Zain is in negotiations to seek control of Palestine’s sole operator PalTel, with PalTel’s CEO Abdul Malik Jaber to depart the company as part of the new ownership structure, according to reports.
Photos on PalTel’s website show some of the damage to telecoms infrastructure in Gaza, which occurred during last month’s attacks
Zain said in a statement on the Kuwait stock exchange that it was “engaged in negotiations to enter a strategic partnership in PalTel”, while the Palestine Securities Exchange stated it had suspended trading of PalTel at the operator’s request, until a deal was concluded.
PalTel has provided fixed, data and mobile services in the West Bank and Gaza Strip since January 1997. However, infrastructure in Gaza has been so severely damaged since the beginning of the year following Israeli attacks, that the company is in dire need of investment and rebuilding of infrastructure.

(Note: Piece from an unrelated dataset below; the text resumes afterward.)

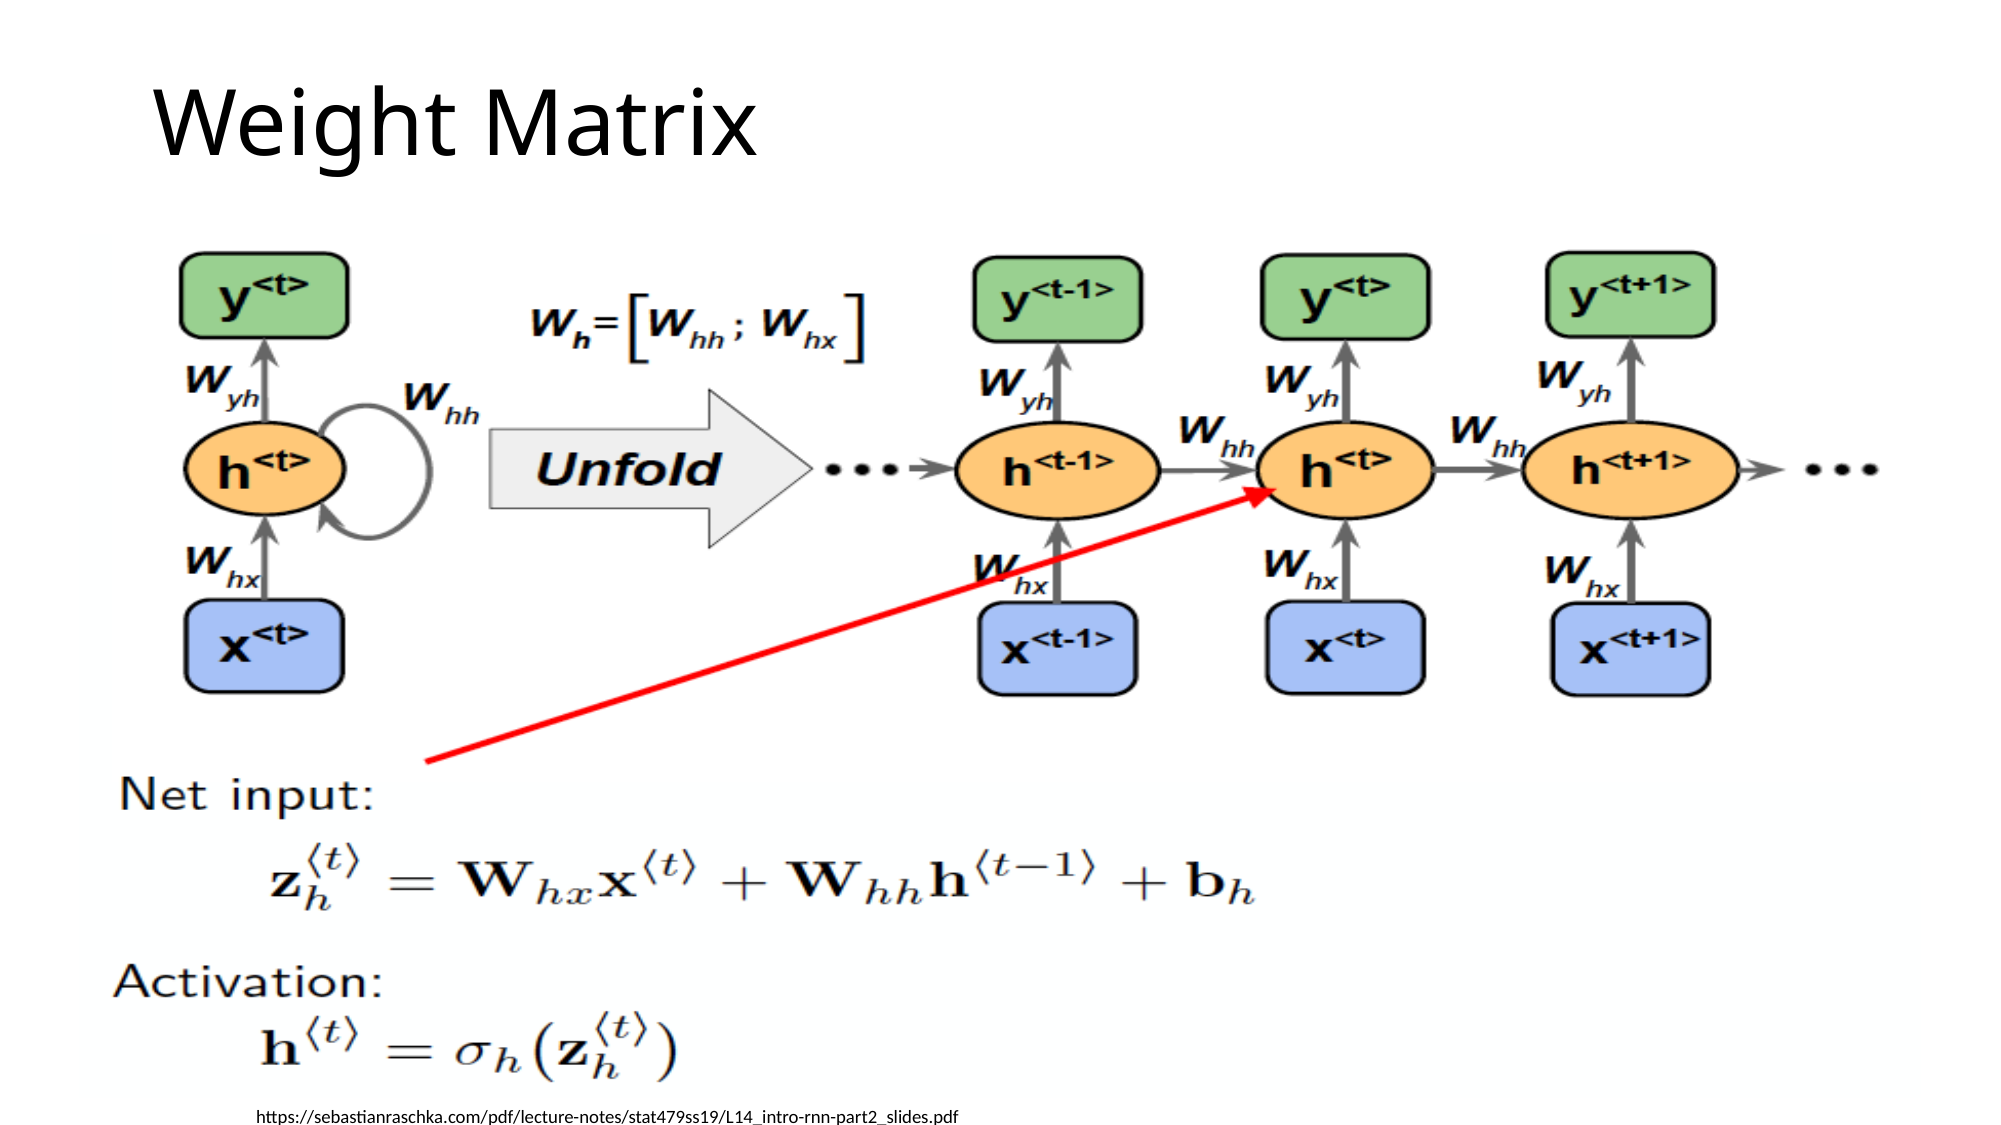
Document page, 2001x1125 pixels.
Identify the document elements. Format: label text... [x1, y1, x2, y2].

text_box https://sebastianraschka.com/pdf/lecture-notes/stat479ss19/L14_intro-rnn-part2_slides.pdf [241, 1098, 973, 1125]
picture [79, 234, 1921, 1098]
title Weight Matrix [137, 17, 1863, 234]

Zain currently operates in 22 countries across the Middle East and Africa, and recently raised US$4.49 billion for expansion activities. A finalised deal with PalTel would likely see the Palestinian operator rebranded as Zain across the Palestinian territories.

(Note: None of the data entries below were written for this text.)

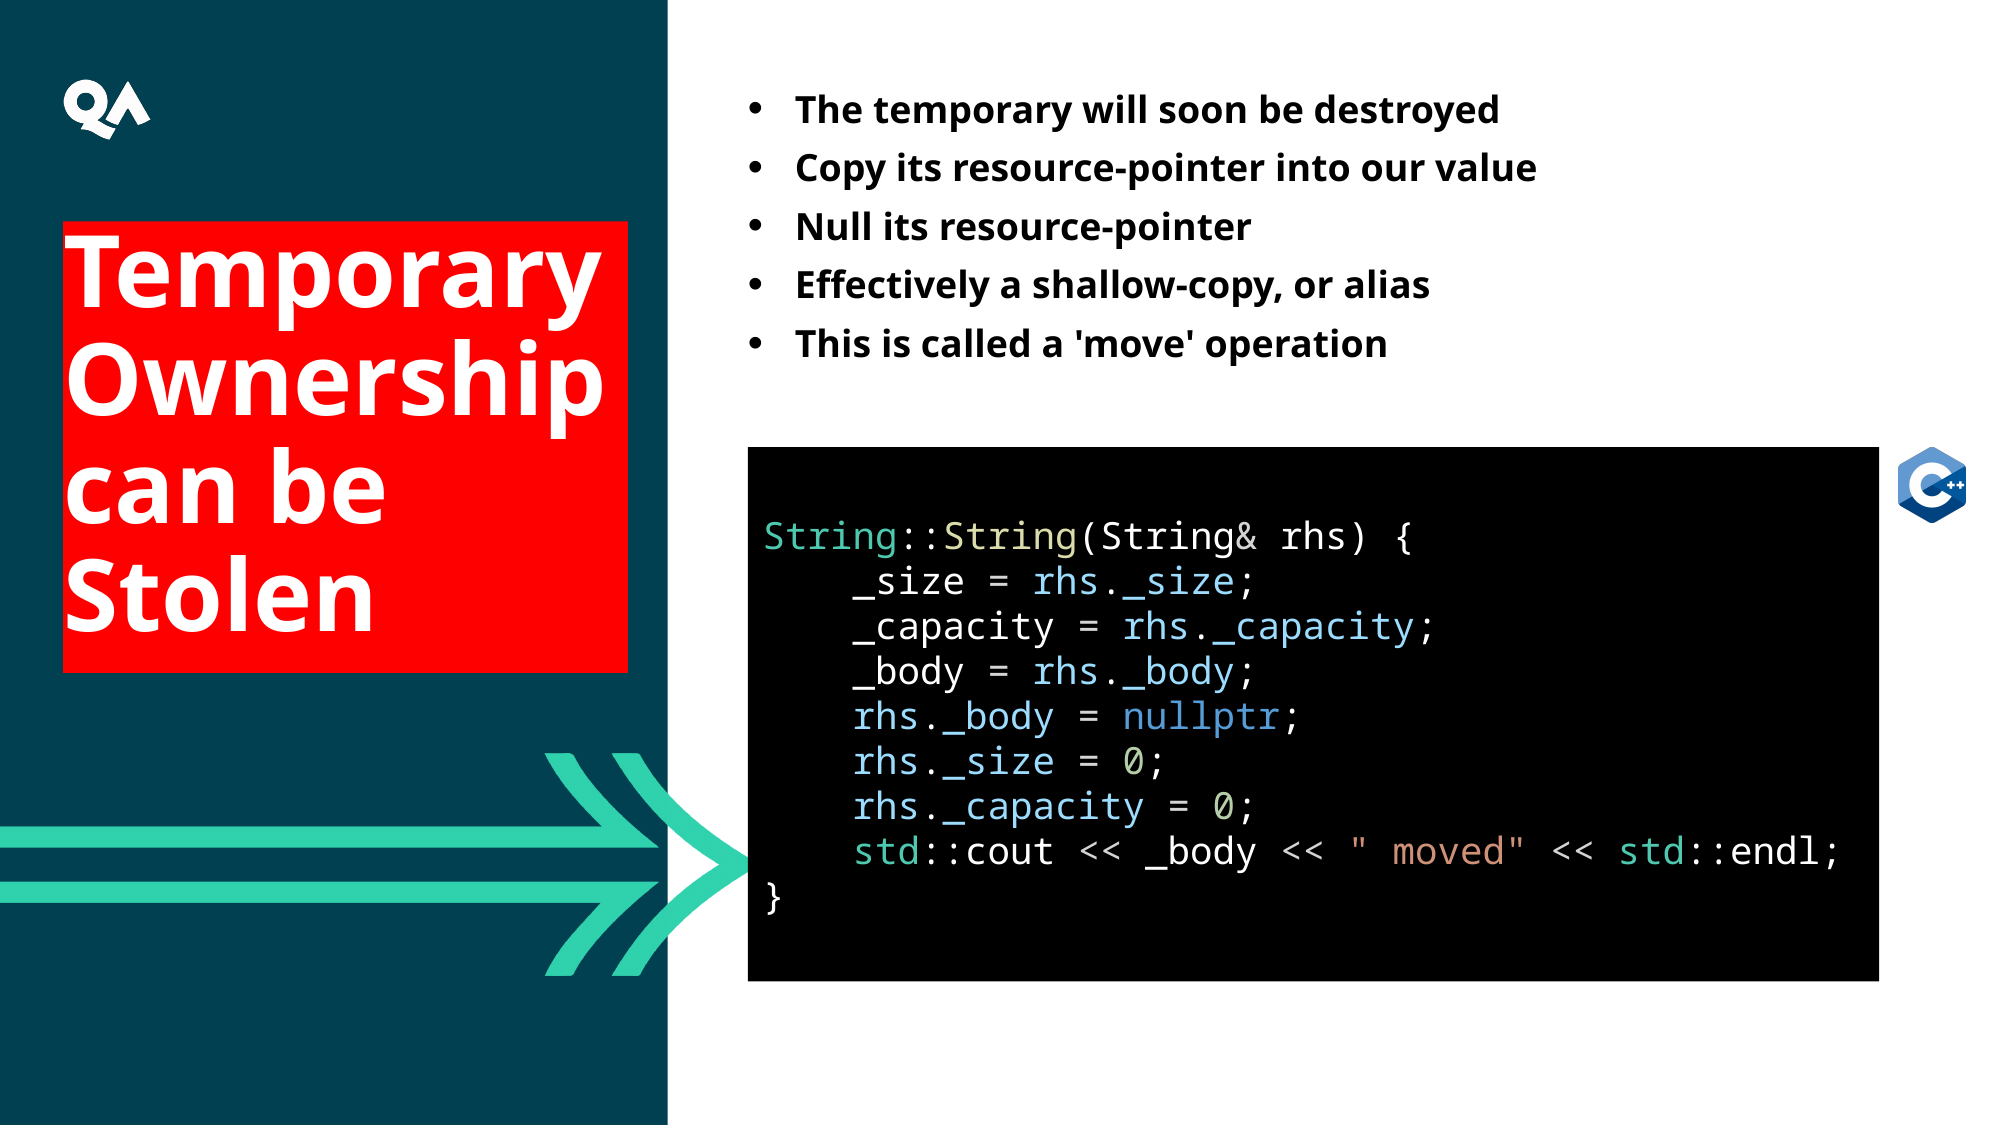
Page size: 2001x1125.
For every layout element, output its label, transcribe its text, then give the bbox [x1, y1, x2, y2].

picture [613, 727, 775, 995]
picture [107, 83, 149, 124]
list Temporary Ownership can be Stolen [63, 221, 628, 673]
text_box String::String(String& rhs) { _size = rhs._size; _capacity = rhs._capacity; _body = rhs._body; rhs._body = nullptr; rhs._size = 0; rhs._capacity = 0; std::cout << _body << " moved" << std::endl; } [747, 447, 1880, 982]
list The temporary will soon be destroyed Copy its resource-pointer into our value Null its resource-pointer Effectively a shallow-copy, or alias This is called a 'move' operation [747, 85, 1880, 358]
picture [1898, 447, 1966, 523]
picture [0, 754, 657, 847]
picture [0, 882, 657, 975]
picture [64, 80, 114, 139]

A second mobile operator, Wataniya Palestine, is set to launch services this year after repeated setbacks since March 2007, with a process underway to receive the staged release of radio spectrum. The company is owned by Qatar’s Qtel and the Palestinian Investment Fund.

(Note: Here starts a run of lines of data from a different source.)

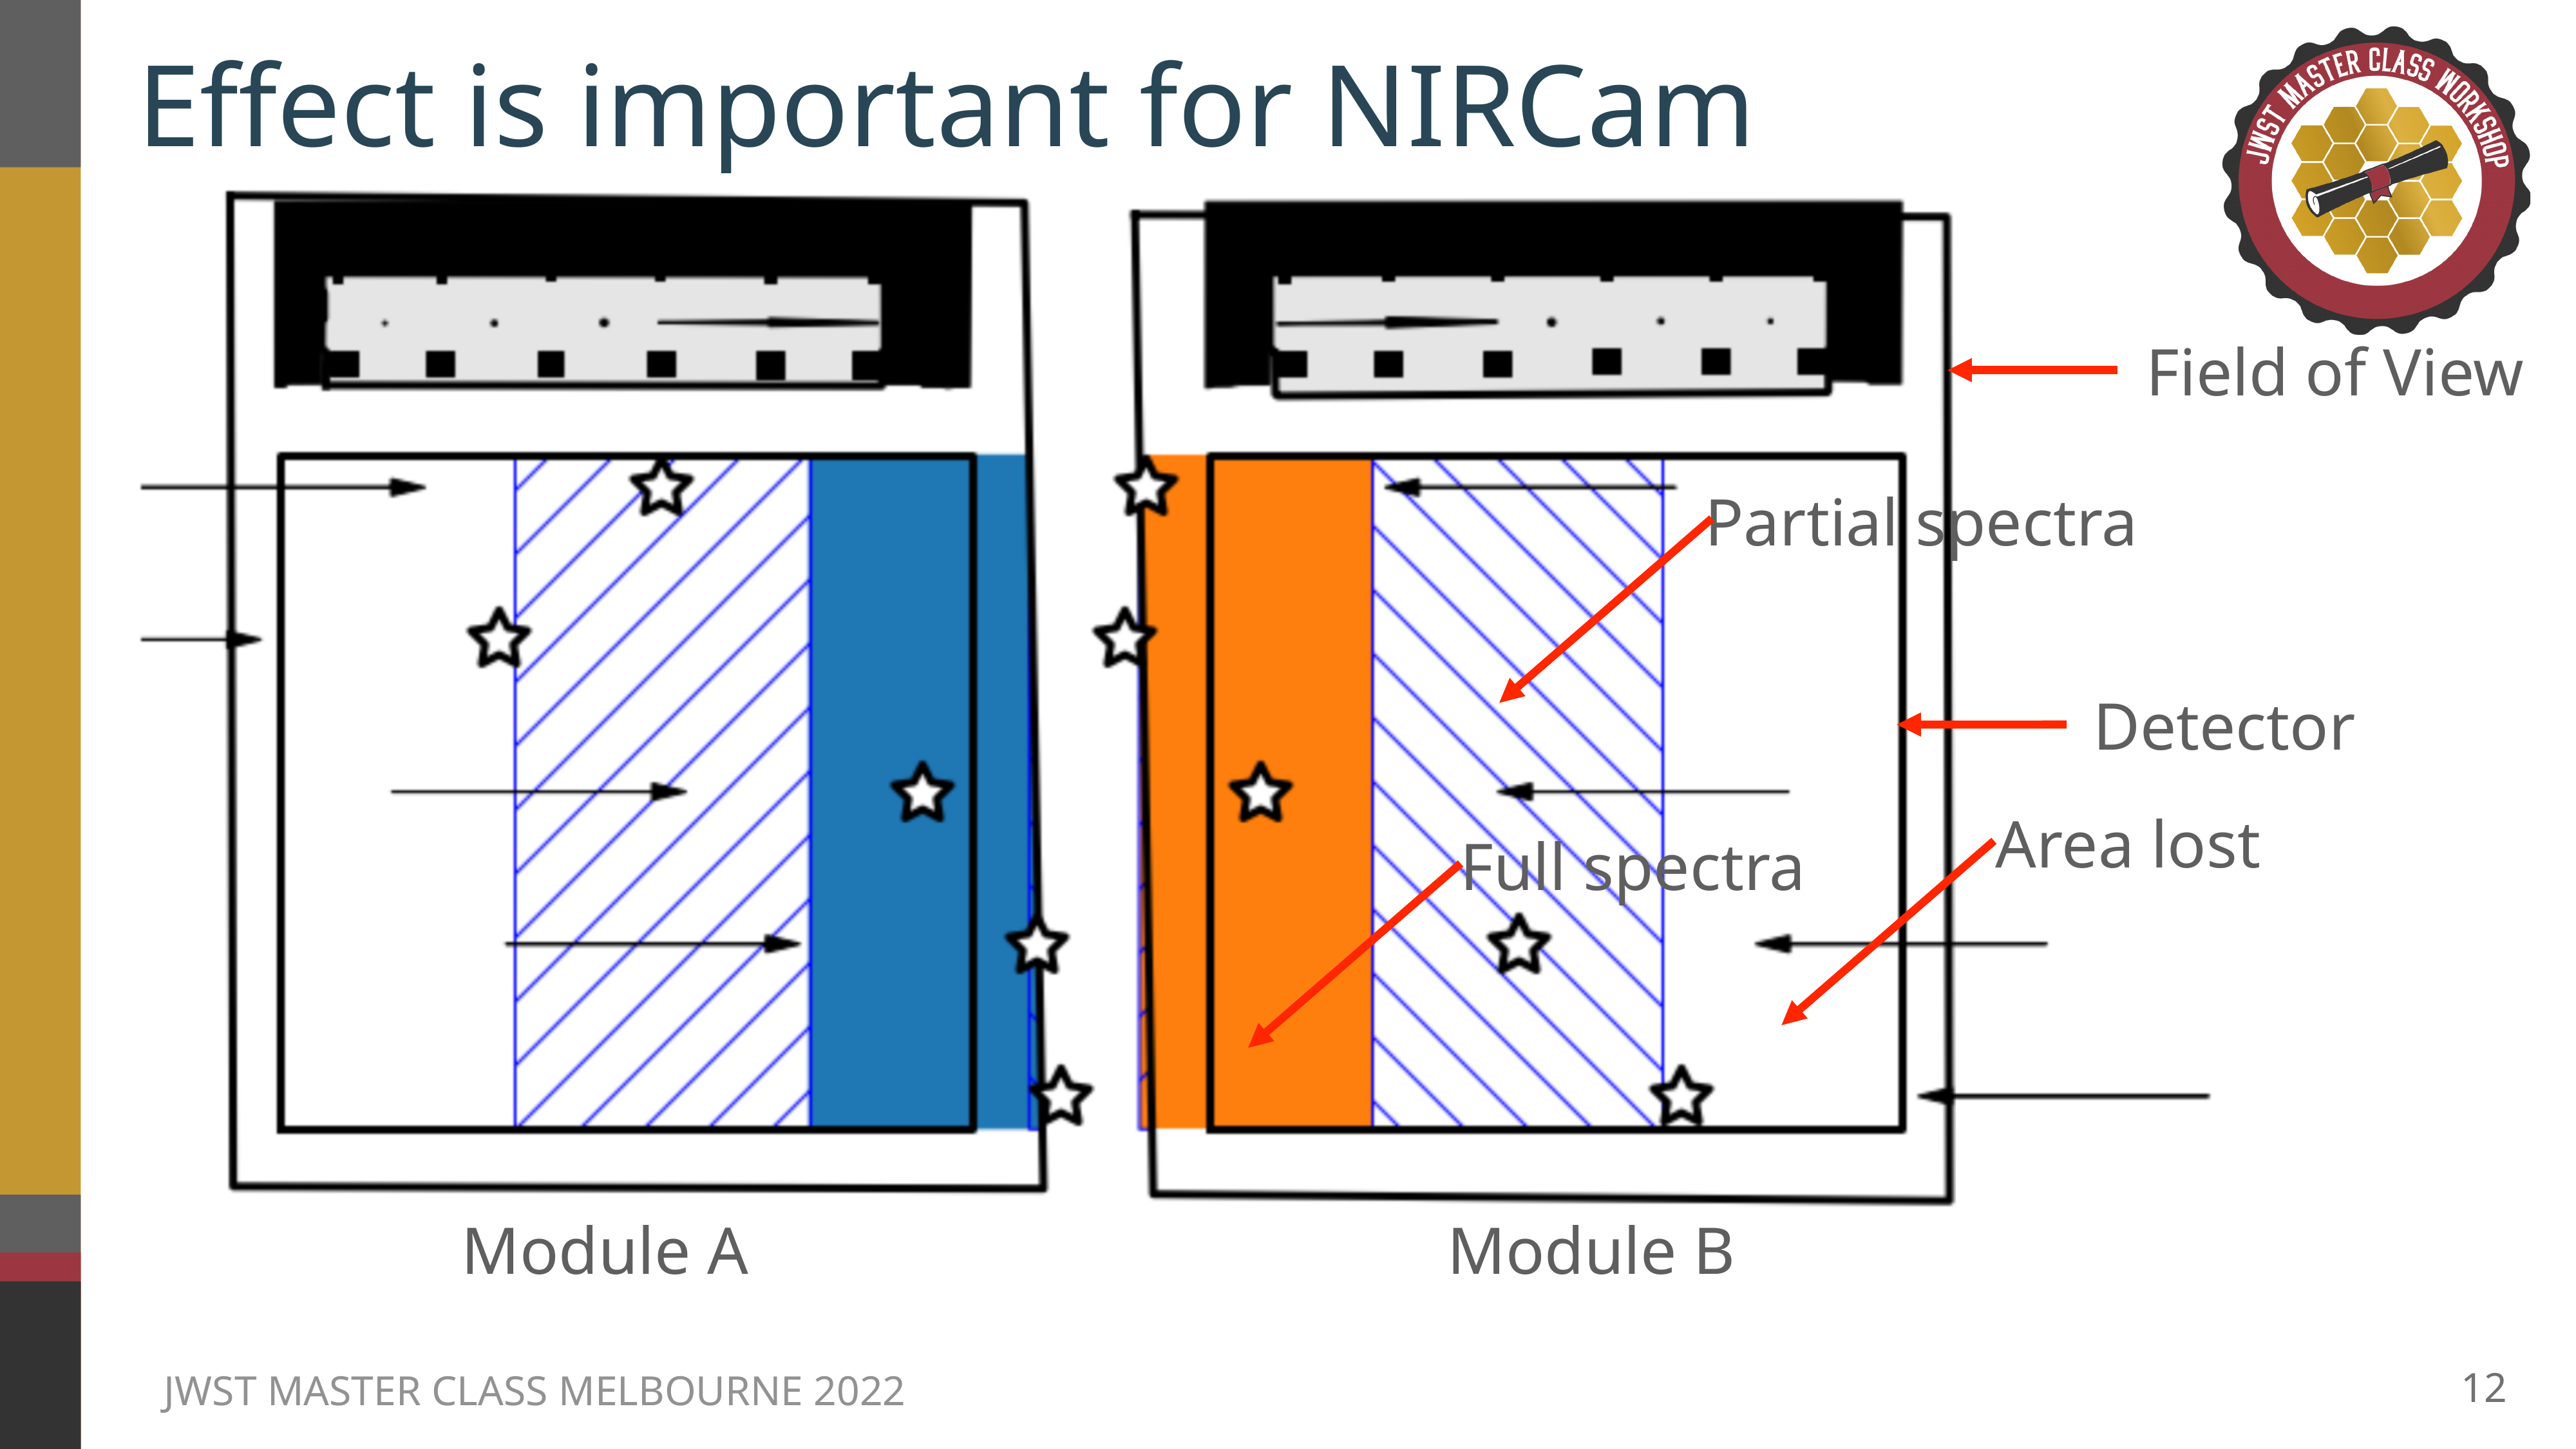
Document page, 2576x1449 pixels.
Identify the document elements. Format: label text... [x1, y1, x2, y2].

text_box Area lost [2216, 798, 2266, 886]
title Effect is important for NIRCam [131, 17, 1803, 178]
text_box Detector [2216, 680, 2362, 769]
picture [100, 178, 2216, 1226]
text_box Module A [456, 1226, 755, 1293]
text_box Module B [1442, 1226, 1741, 1293]
picture [2222, 26, 2531, 335]
text_box Field of View [2216, 326, 2530, 414]
slide_number 12 [2454, 1356, 2515, 1423]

The main shareholders of PALTEL include Palestine Development and Investment Company (PADICO) with 28.9 per cent, Arab Bank with 7.78 per cent, Palestine Commercial Services Company with 7.1 per cent, and Cairo Amman Bank with six per cent. Thirty per cent is listed on the Palestine Securities Exchange and Abu Dhabi Securities Market. Other companies and individuals make up the remaining shareholders.